» Assigned task
Switch each "pandemic" to "epidemic" in the listing from its first line through the line containing "separated by days.", and reproduce those lines with nothing else changed.

» The data
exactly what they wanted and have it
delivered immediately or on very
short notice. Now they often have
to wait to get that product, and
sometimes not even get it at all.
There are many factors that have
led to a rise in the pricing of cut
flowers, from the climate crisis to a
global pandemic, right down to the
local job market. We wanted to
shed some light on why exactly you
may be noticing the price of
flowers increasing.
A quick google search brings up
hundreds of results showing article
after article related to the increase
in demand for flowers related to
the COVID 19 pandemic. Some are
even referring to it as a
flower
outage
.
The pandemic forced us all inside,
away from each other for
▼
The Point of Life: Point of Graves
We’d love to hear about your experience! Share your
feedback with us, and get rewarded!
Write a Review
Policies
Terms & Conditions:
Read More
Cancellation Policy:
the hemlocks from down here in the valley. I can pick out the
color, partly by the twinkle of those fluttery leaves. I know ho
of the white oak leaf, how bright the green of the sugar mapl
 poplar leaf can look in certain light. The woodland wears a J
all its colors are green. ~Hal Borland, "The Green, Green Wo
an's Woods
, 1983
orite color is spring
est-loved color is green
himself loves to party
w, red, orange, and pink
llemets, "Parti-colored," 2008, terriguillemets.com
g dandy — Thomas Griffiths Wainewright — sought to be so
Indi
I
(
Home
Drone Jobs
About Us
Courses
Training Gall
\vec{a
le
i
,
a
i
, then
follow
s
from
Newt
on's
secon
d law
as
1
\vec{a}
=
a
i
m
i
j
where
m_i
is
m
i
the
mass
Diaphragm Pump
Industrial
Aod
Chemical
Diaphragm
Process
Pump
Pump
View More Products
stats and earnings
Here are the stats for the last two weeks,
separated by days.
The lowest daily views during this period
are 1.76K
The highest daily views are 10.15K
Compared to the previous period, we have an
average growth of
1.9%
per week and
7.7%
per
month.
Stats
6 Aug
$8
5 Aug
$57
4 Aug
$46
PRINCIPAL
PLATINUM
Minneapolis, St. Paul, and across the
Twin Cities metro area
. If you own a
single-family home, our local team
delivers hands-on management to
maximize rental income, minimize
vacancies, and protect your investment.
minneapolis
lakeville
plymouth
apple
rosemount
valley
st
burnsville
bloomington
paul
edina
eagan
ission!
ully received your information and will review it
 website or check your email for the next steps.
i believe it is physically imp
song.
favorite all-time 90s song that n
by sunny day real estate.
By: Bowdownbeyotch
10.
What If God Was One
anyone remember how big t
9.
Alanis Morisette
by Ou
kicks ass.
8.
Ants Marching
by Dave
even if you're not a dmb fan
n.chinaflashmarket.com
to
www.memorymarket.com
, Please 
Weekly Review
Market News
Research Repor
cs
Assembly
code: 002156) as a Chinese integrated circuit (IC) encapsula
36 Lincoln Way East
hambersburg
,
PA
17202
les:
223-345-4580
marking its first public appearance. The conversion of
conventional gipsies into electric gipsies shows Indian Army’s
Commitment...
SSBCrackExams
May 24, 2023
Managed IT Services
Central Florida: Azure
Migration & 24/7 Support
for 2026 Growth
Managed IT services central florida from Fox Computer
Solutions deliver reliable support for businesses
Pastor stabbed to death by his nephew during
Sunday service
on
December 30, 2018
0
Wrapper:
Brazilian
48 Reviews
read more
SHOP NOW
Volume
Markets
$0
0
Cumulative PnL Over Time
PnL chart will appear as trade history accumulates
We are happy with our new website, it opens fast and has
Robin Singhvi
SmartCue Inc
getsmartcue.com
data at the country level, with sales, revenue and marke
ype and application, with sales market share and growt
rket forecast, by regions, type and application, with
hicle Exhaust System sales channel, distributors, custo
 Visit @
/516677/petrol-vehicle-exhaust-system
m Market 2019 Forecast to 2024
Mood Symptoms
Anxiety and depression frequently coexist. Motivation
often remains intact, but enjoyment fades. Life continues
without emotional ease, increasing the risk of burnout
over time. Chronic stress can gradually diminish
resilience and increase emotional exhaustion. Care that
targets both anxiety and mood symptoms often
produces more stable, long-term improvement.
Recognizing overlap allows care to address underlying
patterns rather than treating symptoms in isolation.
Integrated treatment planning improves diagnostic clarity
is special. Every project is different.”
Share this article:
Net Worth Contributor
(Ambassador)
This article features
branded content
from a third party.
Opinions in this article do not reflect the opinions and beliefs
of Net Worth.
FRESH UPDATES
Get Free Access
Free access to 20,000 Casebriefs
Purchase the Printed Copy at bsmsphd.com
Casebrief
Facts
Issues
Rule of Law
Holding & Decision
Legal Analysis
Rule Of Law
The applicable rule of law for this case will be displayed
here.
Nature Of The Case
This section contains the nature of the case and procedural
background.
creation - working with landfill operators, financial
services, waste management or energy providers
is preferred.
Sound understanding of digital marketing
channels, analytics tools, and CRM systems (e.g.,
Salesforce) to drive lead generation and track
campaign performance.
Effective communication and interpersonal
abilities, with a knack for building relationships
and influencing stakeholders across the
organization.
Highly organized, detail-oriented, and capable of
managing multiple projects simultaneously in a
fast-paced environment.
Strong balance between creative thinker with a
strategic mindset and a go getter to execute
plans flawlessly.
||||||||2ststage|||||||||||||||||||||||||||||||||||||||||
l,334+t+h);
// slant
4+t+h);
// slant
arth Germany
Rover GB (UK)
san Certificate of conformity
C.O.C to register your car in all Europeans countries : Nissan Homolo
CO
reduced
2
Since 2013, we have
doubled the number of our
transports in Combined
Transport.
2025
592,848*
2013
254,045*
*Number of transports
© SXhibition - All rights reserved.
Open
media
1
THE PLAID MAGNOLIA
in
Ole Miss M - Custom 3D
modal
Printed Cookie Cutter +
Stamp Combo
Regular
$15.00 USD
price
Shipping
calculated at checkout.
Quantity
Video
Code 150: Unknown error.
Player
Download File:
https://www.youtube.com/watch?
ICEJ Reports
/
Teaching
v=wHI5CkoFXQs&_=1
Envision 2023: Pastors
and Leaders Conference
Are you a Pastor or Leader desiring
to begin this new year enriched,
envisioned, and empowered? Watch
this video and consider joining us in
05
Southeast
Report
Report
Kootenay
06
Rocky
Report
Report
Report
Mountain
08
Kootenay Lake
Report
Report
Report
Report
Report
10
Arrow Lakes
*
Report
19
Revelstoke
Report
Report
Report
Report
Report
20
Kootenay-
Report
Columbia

» Answer below
exactly what they wanted and have it
delivered immediately or on very
short notice. Now they often have
to wait to get that product, and
sometimes not even get it at all.
There are many factors that have
led to a rise in the pricing of cut
flowers, from the climate crisis to a
global epidemic, right down to the
local job market. We wanted to
shed some light on why exactly you
may be noticing the price of
flowers increasing.
A quick google search brings up
hundreds of results showing article
after article related to the increase
in demand for flowers related to
the COVID 19 epidemic. Some are
even referring to it as a
flower
outage
.
The epidemic forced us all inside,
away from each other for
▼
The Point of Life: Point of Graves
We’d love to hear about your experience! Share your
feedback with us, and get rewarded!
Write a Review
Policies
Terms & Conditions:
Read More
Cancellation Policy:
the hemlocks from down here in the valley. I can pick out the
color, partly by the twinkle of those fluttery leaves. I know ho
of the white oak leaf, how bright the green of the sugar mapl
 poplar leaf can look in certain light. The woodland wears a J
all its colors are green. ~Hal Borland, "The Green, Green Wo
an's Woods
, 1983
orite color is spring
est-loved color is green
himself loves to party
w, red, orange, and pink
llemets, "Parti-colored," 2008, terriguillemets.com
g dandy — Thomas Griffiths Wainewright — sought to be so
Indi
I
(
Home
Drone Jobs
About Us
Courses
Training Gall
\vec{a
le
i
,
a
i
, then
follow
s
from
Newt
on's
secon
d law
as
1
\vec{a}
=
a
i
m
i
j
where
m_i
is
m
i
the
mass
Diaphragm Pump
Industrial
Aod
Chemical
Diaphragm
Process
Pump
Pump
View More Products
stats and earnings
Here are the stats for the last two weeks,
separated by days.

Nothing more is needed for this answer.